HLM006474 was identified using a computer-based virtual screen and the known crystal structure of the DNA-bound E2F4/DP2 heterodimer. Treatment of multiple cell lines with HLM006474 resulted in the loss of intracellular E2F4 DNA-binding activity as measured by electrophoretic mobility shift assay within hours. Overnight exposure to HLM006474 resulted in down-regulation of total E2F4 protein as well as known E2F targets. The effects of HLM006474 treatment on different cell lines varied but included a reduction in cell proliferation and an increase in apoptosis. HLM006474 induced apoptosis in a manner distinct from cisplatin and doxorubicin. E2F4-null mouse embryonic fibroblasts were less sensitive than wild-type counterparts to the apoptosis-inducing activity of the compound, revealing its biological specificity. A375 cells were extremely sensitive to the apoptosis-inducing activity of the compound in two-dimensional culture, and HLM006474 was a potent inhibitor of melanocytes proliferation and subsequent invasion in a three-dimensional tissue culture model system. Together, these results suggest that interference with E2F activity using small molecules may have clinical application in cancer therapy.
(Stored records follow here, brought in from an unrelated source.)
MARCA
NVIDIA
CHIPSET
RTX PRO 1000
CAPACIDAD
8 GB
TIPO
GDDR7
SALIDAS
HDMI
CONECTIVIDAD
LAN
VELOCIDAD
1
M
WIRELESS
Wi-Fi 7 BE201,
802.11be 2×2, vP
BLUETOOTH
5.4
The RB family is required for the self-renewal and survival of human embryonic stem cells.[Pubmed:23212373]
Nat Commun. 2012;3:1244.
The mechanisms ensuring the long-term self-renewal of human embryonic stem cells are still only partly understood, limiting their use in cellular therapies. Here we found that increased activity of the RB cell cycle inhibitor in human embryonic stem cells induces cell cycle arrest, differentiation and cell death. Conversely, inactivation of the entire RB family (RB, p107 and p130) in human embryonic stem cells triggers G2/M arrest and cell death through functional activation of the p53 pathway and the cell cycle inhibitor p21. Differences in E2F target gene activation upon loss of RB family function between human embryonic stem cells, mouse embryonic stem cells and human fibroblasts underscore key differences in the cell cycle regulatory networks of human embryonic stem cells. Finally, loss of RB family function promotes genomic instability in both human and mouse embryonic stem cells, uncoupling cell cycle defects from chromosomal instability. These experiments indicate that a homeostatic level of RB activity is essential for the self-renewal and the survival of human embryonic stem cells.